In the second scenario, a confirmatory factor analysis is being performed on a sample of 477 respondents who responded to 10 Likert survey items on the topic of experiencing homosexuality stigma. The scale points are 1 = never experienced the event, 2 = experienced the event once, 3 = experienced the event a few times, 4 = experienced the event many times. Because some of the events are experienced rarely, there are a number of items for which the number of participants who experience categories 2-4 can be quite small (< 10). For a few of the items, there are on respondents who endorsed categories three or four.

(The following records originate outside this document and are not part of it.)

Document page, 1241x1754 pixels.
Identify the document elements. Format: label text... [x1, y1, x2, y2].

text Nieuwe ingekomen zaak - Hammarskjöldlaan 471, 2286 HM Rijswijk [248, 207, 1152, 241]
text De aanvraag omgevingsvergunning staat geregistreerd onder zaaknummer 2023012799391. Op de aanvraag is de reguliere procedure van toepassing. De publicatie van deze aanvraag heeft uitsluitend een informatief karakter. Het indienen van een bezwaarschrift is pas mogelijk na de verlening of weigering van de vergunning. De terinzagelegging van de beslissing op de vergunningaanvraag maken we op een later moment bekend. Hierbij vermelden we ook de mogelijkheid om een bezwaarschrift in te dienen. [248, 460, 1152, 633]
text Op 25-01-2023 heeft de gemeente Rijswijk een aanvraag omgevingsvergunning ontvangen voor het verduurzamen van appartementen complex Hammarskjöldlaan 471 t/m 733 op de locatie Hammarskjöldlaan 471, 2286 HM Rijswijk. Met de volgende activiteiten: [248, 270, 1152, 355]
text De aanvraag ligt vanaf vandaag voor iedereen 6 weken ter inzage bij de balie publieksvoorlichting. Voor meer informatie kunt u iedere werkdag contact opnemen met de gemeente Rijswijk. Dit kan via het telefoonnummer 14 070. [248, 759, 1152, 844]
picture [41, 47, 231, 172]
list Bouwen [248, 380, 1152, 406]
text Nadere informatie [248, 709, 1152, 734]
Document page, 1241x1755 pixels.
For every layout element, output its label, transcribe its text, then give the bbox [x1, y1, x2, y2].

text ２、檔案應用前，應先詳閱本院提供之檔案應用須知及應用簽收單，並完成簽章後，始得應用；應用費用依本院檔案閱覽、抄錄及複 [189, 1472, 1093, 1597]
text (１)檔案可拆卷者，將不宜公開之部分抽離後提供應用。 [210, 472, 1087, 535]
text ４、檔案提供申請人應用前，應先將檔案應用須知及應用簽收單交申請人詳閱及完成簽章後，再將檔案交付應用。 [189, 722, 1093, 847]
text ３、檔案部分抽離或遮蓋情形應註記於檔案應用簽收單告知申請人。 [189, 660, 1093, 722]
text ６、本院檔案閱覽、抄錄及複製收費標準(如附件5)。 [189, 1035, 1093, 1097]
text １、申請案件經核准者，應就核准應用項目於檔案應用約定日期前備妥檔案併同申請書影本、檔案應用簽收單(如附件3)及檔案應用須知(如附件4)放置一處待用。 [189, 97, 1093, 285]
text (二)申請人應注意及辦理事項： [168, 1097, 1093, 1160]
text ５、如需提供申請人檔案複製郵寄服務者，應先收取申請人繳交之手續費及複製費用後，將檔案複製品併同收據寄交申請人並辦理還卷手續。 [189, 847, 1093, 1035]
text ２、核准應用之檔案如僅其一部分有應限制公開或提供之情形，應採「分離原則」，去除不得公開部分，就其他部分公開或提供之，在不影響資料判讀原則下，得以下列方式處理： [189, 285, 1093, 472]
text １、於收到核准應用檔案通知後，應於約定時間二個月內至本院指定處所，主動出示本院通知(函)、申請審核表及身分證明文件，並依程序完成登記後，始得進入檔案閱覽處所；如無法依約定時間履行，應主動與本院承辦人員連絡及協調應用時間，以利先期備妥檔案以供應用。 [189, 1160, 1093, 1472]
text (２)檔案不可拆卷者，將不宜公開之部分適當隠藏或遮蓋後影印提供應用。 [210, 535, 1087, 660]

As in the first example, Mplus fits the (two factor) model without incident using WLSMV estimation, but I am curious to know if the spareness of the data for some of the categories could prove problematic from an interpretational standpoint.
With best wishes and many thanks for your thoughts,
My 1989 article in Soc Meth & Research talks about sample size issues with factor analysis of binary items. For your path model, the Hosmer-Lemeshow logistic regression book would see useful as well for sample size issues. I would agree that this is very small sample, even for logistic regression. Regarding the CFA, I would look for the Version 4 warnings about zero cells in bivariate tables; if they occur I would collapse categories. Other than that, situation-specific simulations would be the only real way to get further insights into the quality of the results.